Perhaps of even more lasting significance, the painful transformation from the old ways of open surgery to minimally invasive modalities set off an intense scientific and philosophical debate about just where the upper bounds- if any- of operative laparoscopy should end. It forced a reconsideration of the entire field of surgery, a change that called for every aspect of surgical methodologies to be thoroughly scrutinized. And it wasn’t just strictly the category of surgery that was reevaluated. Rather, questions arose having to do with a wide range of aspects concerning medicine, patient rights, and disease-states. New concepts relating to pain management for patients emerged as one of the most important changes to have come about due to the minimally invasive movement. As well, an eventual rethinking in expectations about surgical outcomes arose. Complications once considered unavoidable in the days of open surgery were suddenly reevaluated and revised in the minimally invasive era.

Still, as laparoscopists, our advocacy work to perfect and promote minimally invasive surgery is not done.
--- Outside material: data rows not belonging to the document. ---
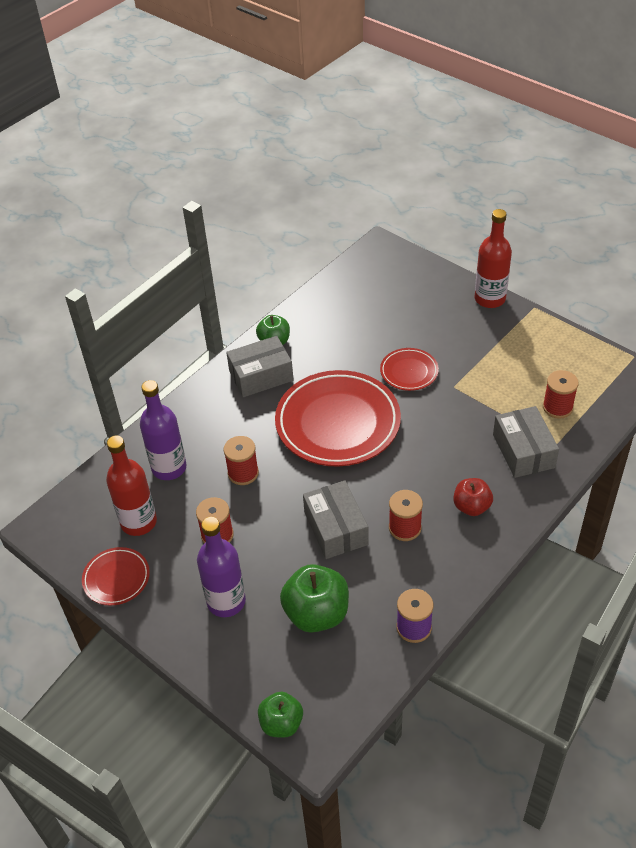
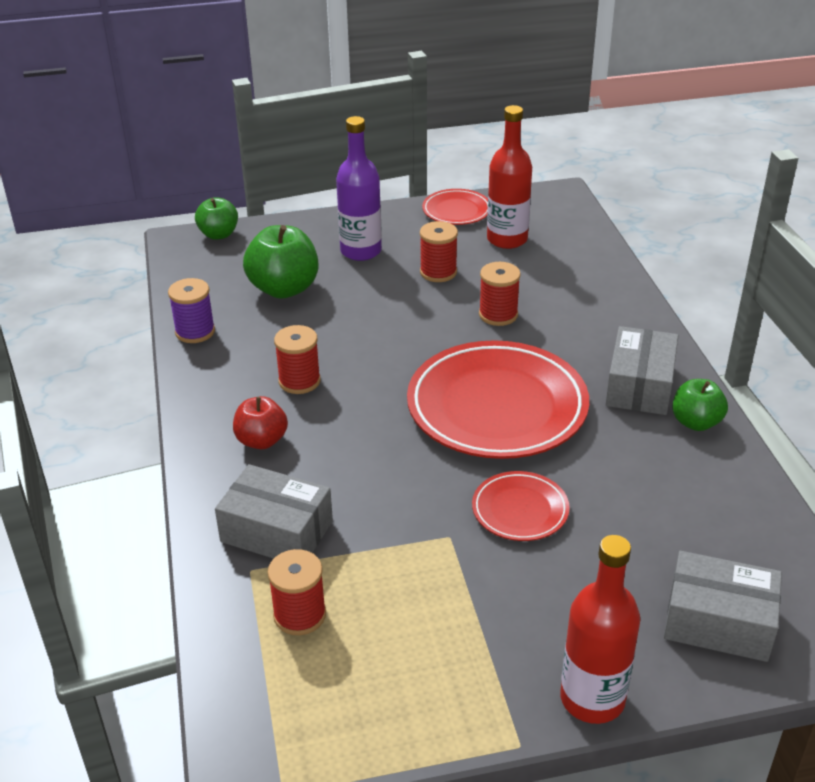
camera: 125 degrees right, 10 degrees down
(169, 468) = (558, 276): purple bottle -> none
(336, 528) = (357, 339): grey box -> grey box (718, 622)

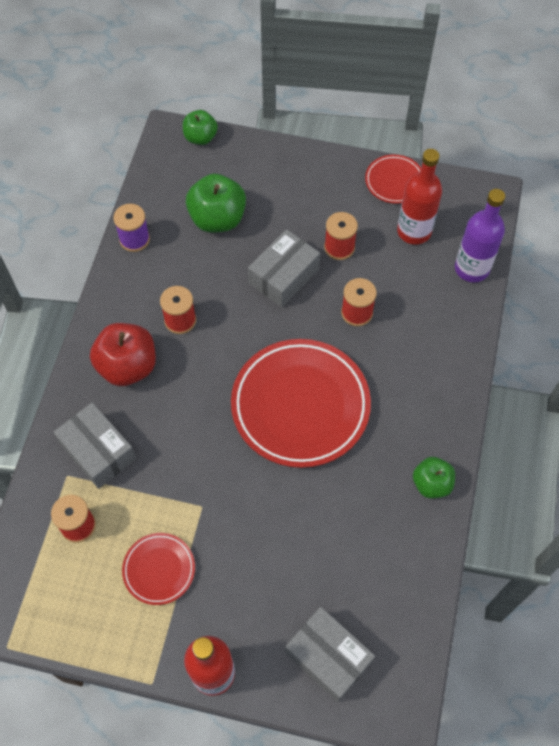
camera: 25 degrees right, 25 degrees up
(261, 440) = (127, 366): red apple -> red apple, size x1.62
(361, 251) = (295, 199): purple bottle -> purple bottle (471, 268)
(520, 510) = (259, 506): red plate -> red plate (159, 569)
(639, 386) = (414, 430): grey box -> grey box (284, 276)

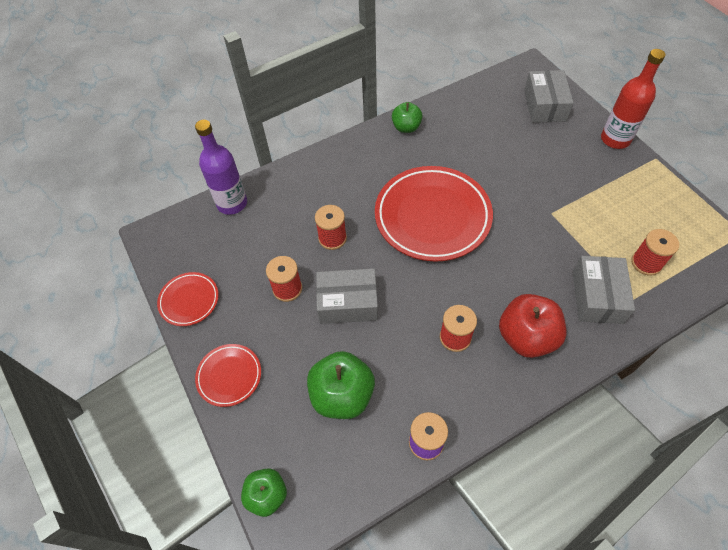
camera: 130 degrees left, 5 degrees down
(159, 569) = (608, 202): red plate -> red plate (229, 376)
(414, 231) = (229, 255): red bottle -> none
There are still too many patients who are enduring needless open procedures. For example, in 1997 66.8% of hysterectomies performed in the U.S. were still done via laparotomy. Statistics from 2004 estimate that more than 7 million laparotomies(in all disciplines of surgery vs. 2.5 million laparoscopies) are performed for benign conditions in the US each year, with abdominal hysterectomies accounting for 500,000 of those cases, and another 500,000 accounting for unspecified cases (excluding the 1 million Cesarians).

Nevertheless, humankind is closer than ever to the ideal of performing the most advanced operative surgeries through the least traumatic incisions. For this reason, the nearly complete triumph of minimally invasive surgery has turned out to be one of the greatest achievements of 20th century medicine. More than that, it transformed into one of the world’s most important human rights movements, a change which touched the lives of millions of patients who had suffered too long in the shadows of silence.